*Data records*.
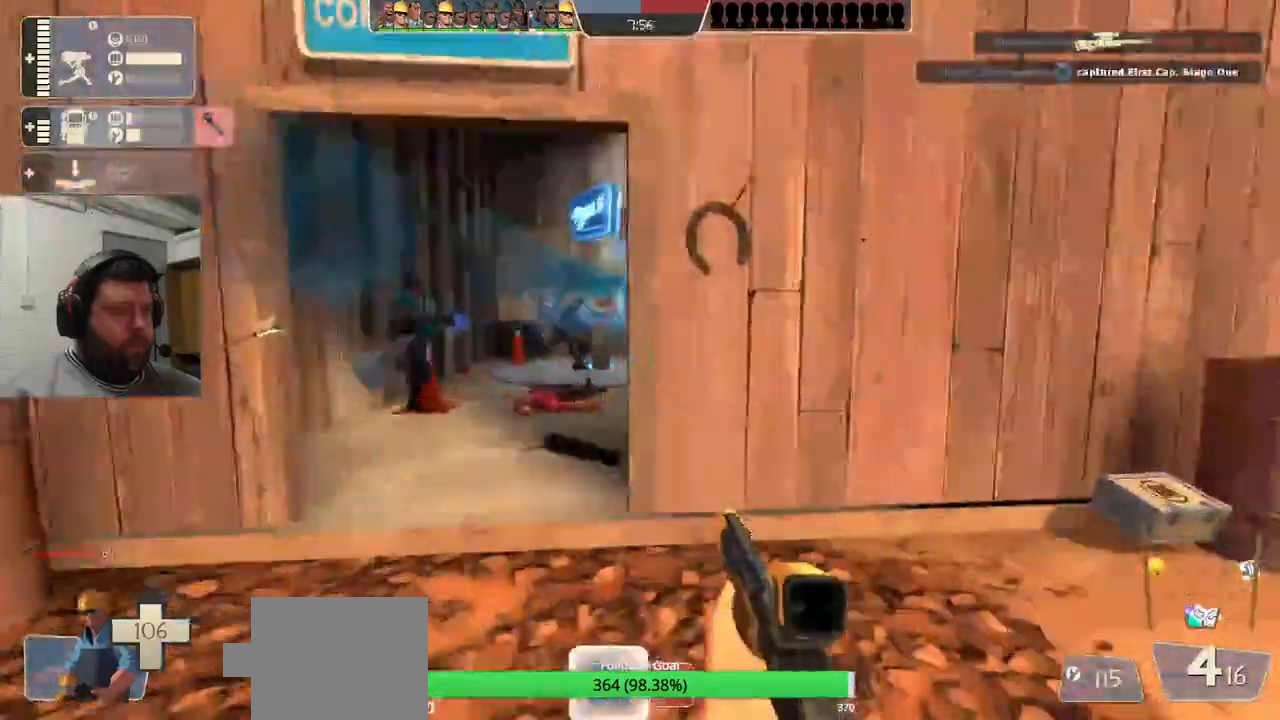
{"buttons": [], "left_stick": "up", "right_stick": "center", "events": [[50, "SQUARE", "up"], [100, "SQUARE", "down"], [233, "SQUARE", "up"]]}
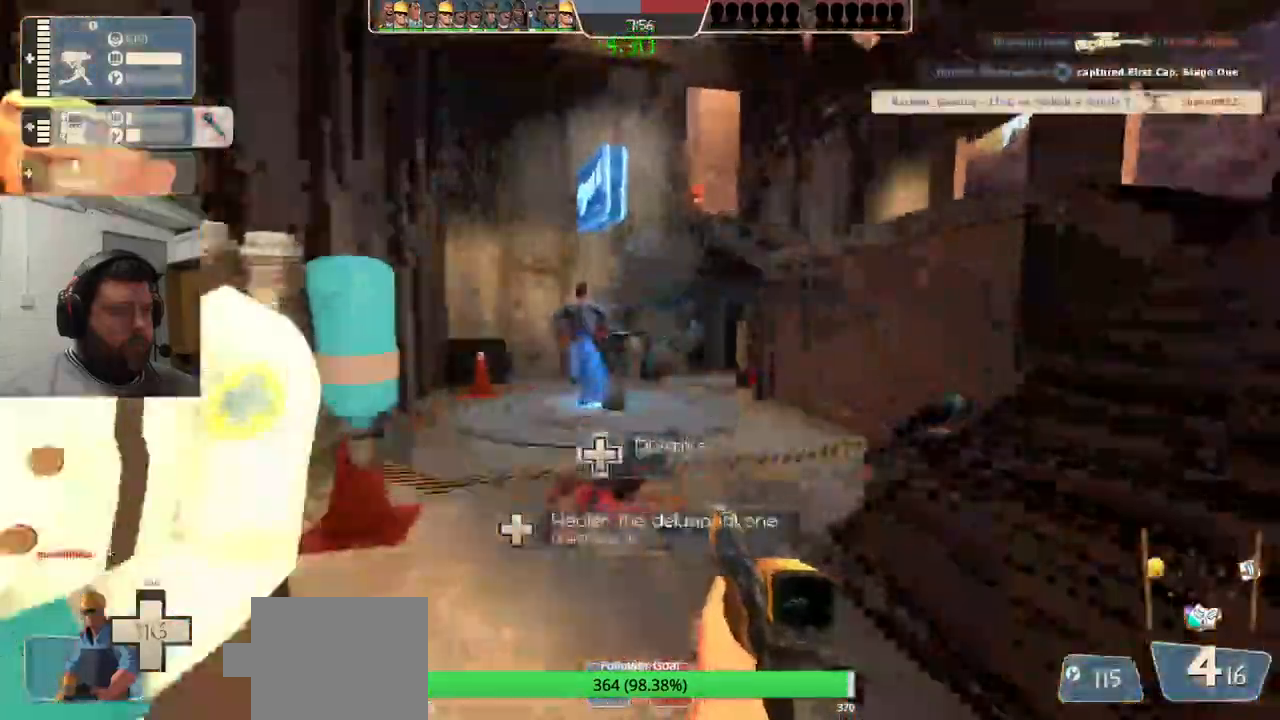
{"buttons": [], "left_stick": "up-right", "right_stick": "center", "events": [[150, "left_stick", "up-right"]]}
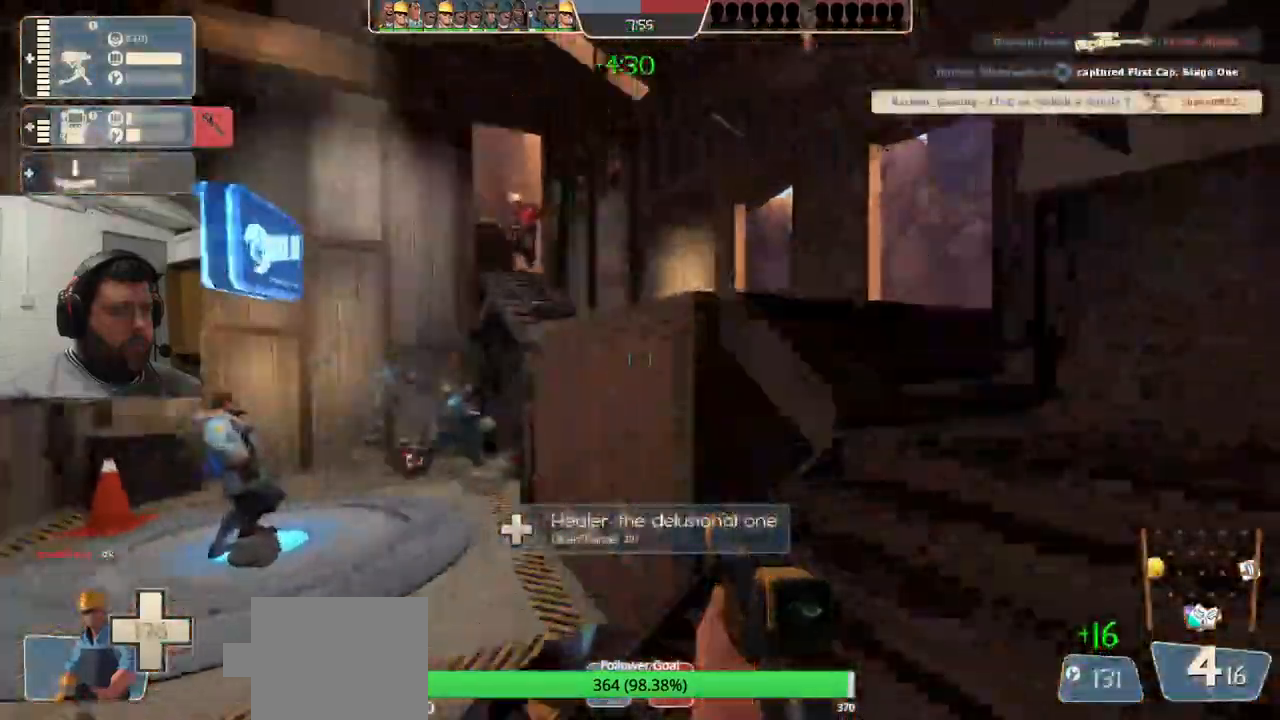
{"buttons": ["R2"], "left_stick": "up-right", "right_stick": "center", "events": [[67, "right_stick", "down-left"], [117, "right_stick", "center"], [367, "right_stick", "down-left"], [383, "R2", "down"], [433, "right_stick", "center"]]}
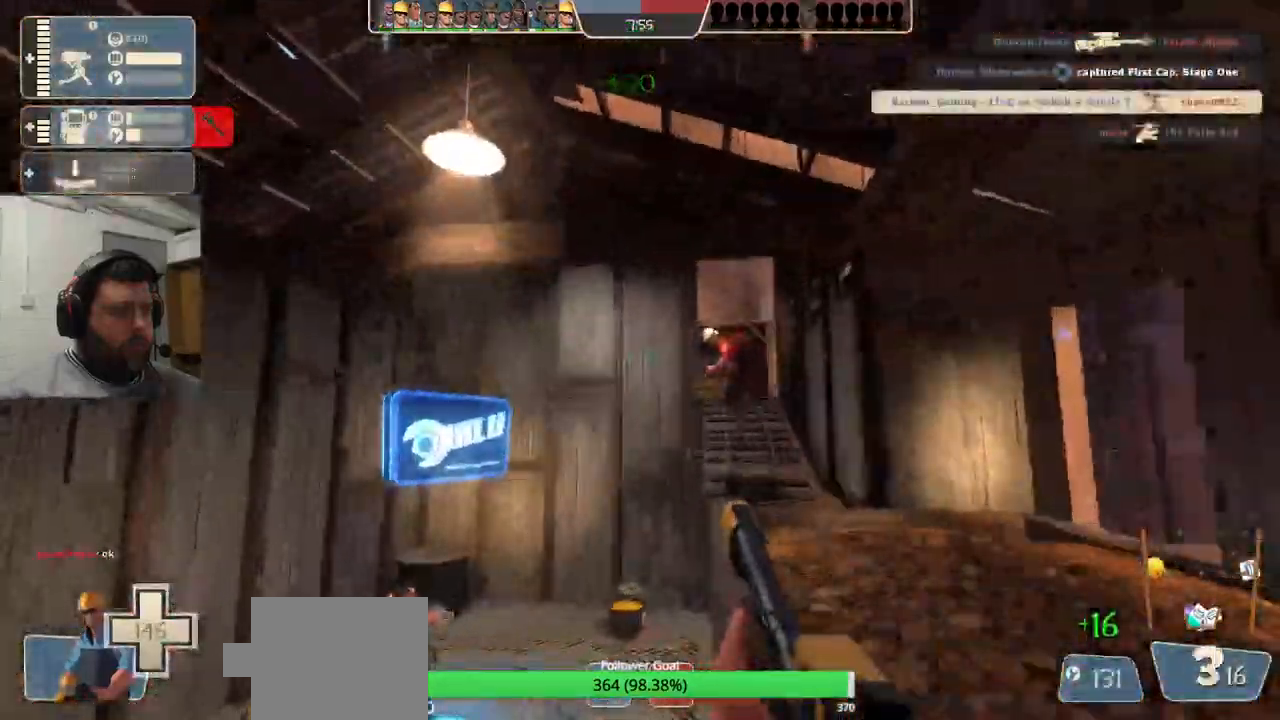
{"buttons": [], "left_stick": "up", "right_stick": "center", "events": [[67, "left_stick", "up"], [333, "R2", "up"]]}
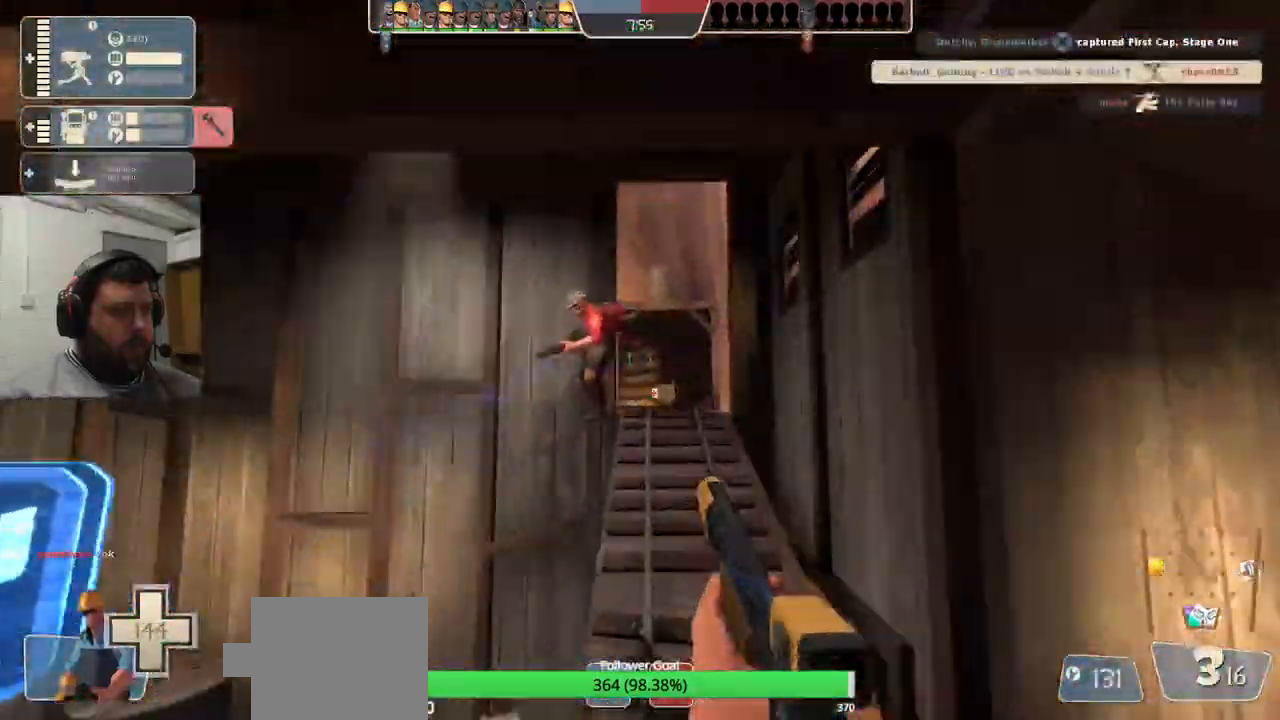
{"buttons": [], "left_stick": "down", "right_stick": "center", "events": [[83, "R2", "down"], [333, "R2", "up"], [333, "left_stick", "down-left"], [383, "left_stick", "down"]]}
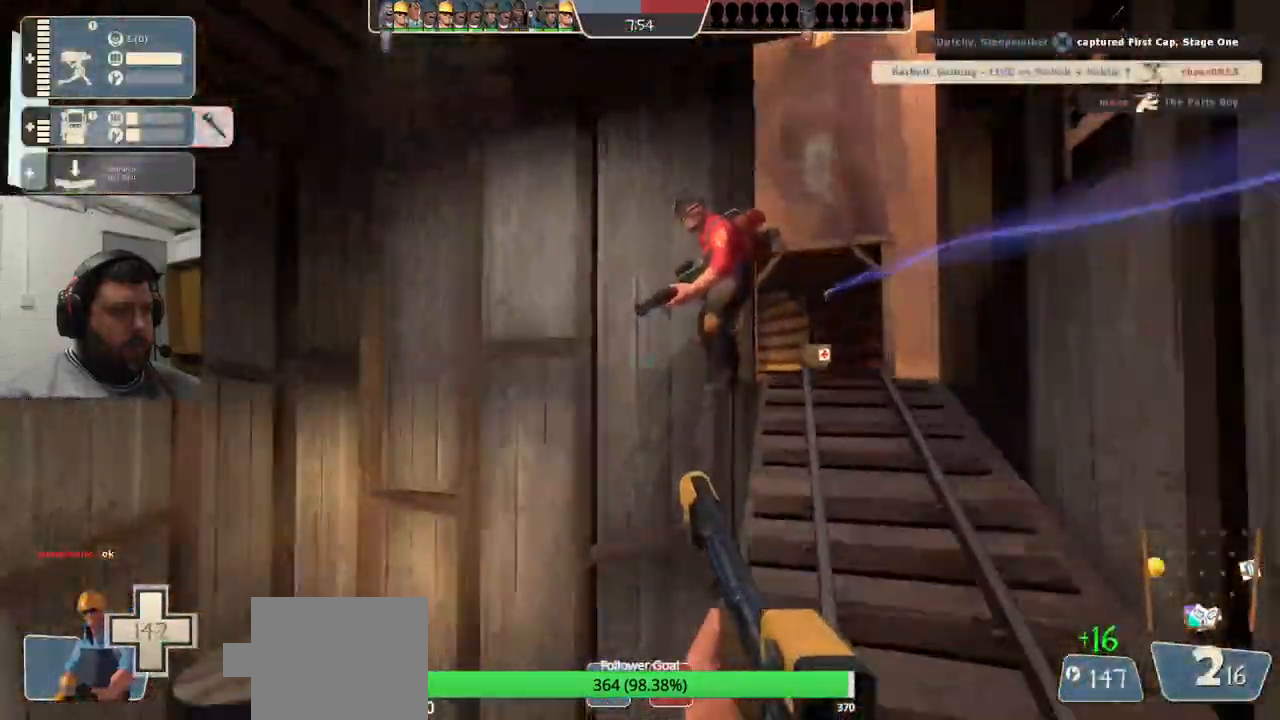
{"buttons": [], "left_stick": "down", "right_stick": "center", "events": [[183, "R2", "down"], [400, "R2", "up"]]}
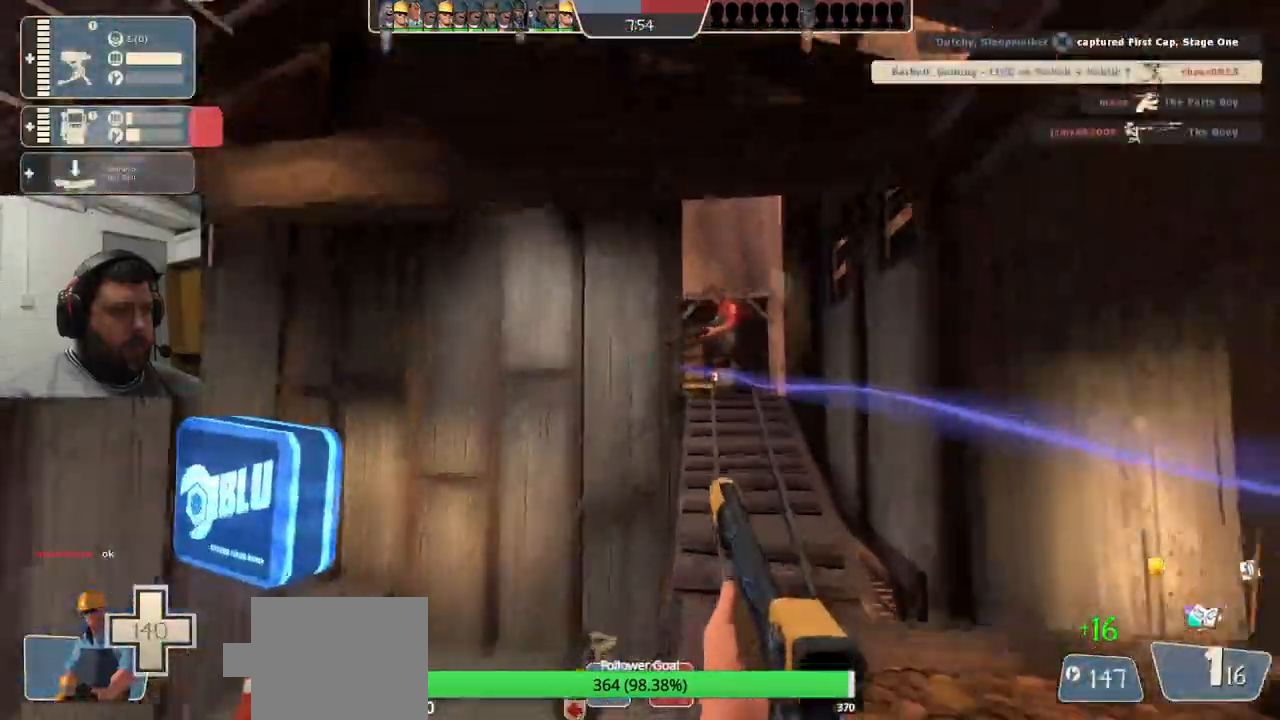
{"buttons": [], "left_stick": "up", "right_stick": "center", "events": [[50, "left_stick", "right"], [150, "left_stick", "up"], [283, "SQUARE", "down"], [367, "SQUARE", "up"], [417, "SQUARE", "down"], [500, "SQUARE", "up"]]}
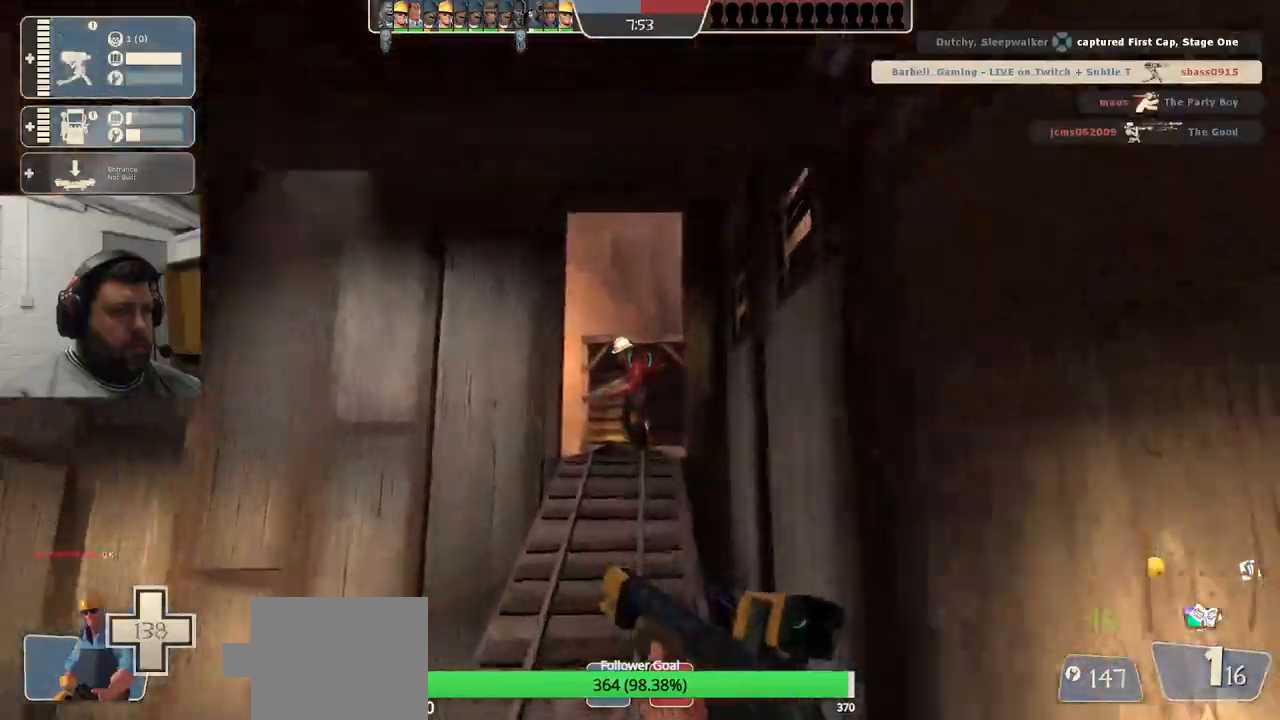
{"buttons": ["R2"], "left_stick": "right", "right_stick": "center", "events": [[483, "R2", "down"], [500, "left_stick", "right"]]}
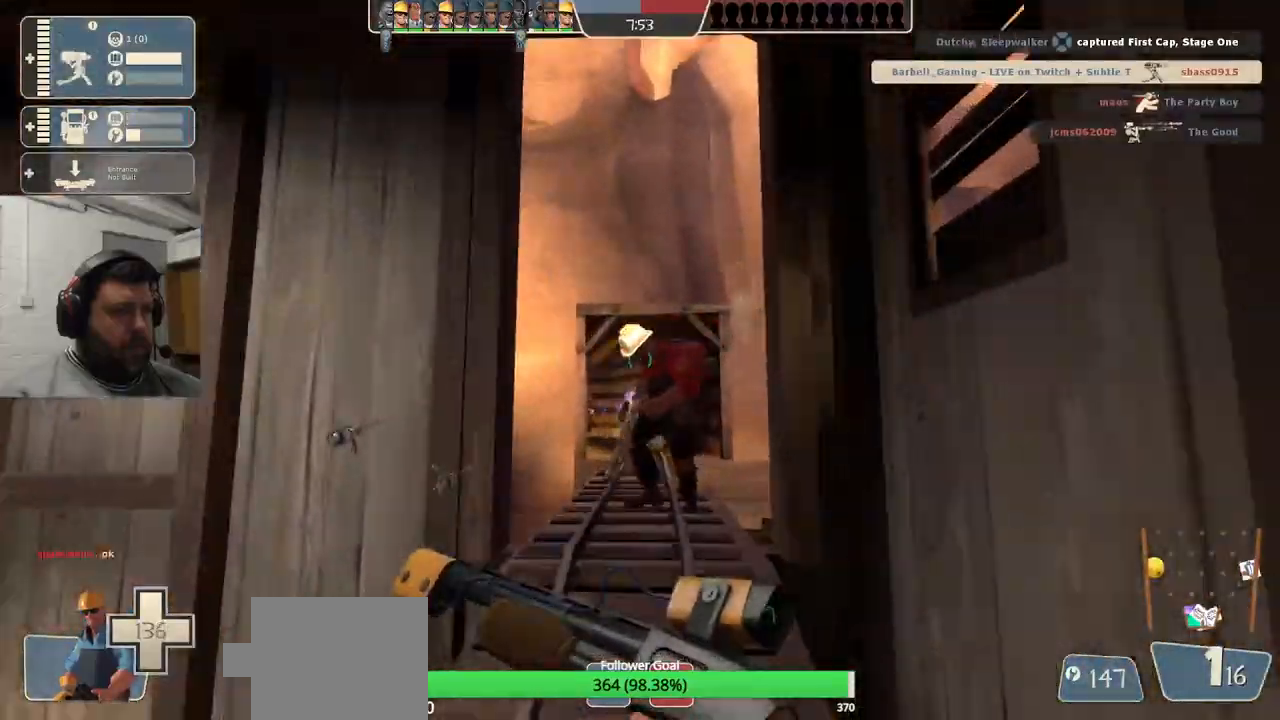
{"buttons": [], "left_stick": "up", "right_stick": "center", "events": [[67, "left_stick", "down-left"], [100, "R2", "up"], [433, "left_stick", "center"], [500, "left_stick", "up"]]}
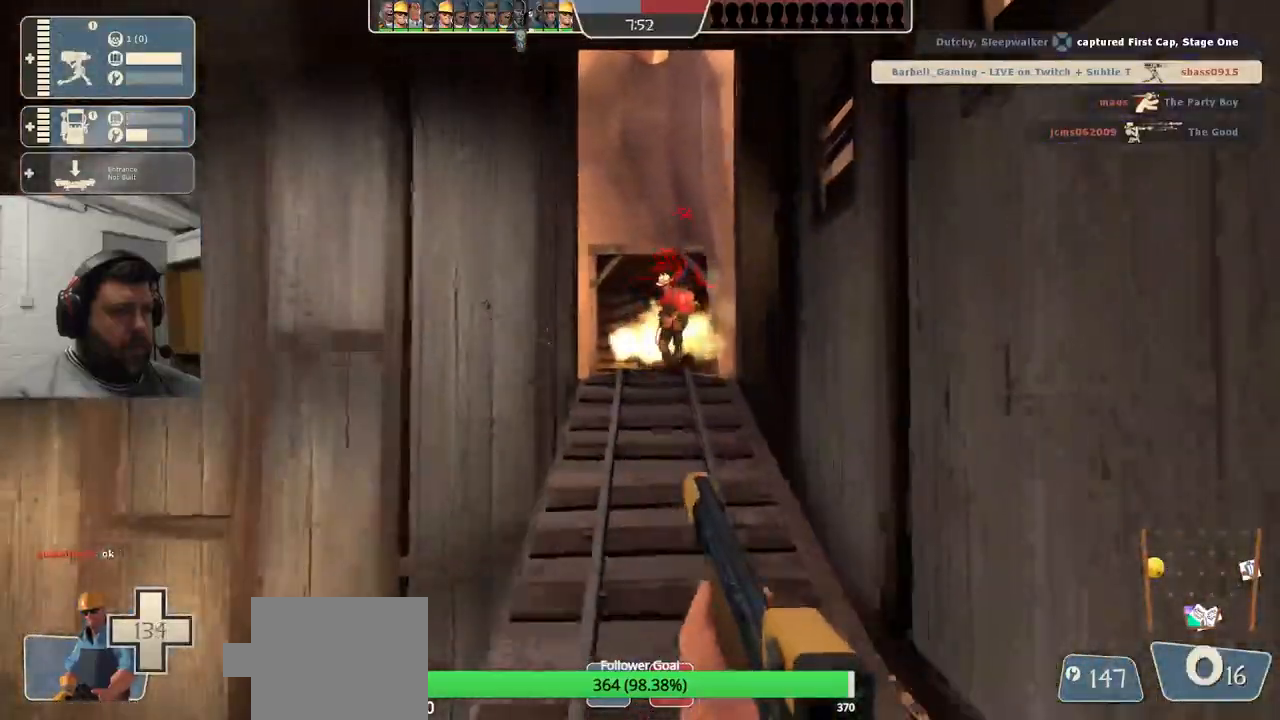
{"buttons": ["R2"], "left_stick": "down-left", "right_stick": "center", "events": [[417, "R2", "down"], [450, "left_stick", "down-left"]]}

*Instructions for the task*. Gather all lines with the string "SQUARE" from the data.

*Worked solution*.
{"buttons": [], "left_stick": "up", "right_stick": "center", "events": [[50, "SQUARE", "up"], [100, "SQUARE", "down"], [233, "SQUARE", "up"]]}
{"buttons": [], "left_stick": "up", "right_stick": "center", "events": [[50, "left_stick", "right"], [150, "left_stick", "up"], [283, "SQUARE", "down"], [367, "SQUARE", "up"], [417, "SQUARE", "down"], [500, "SQUARE", "up"]]}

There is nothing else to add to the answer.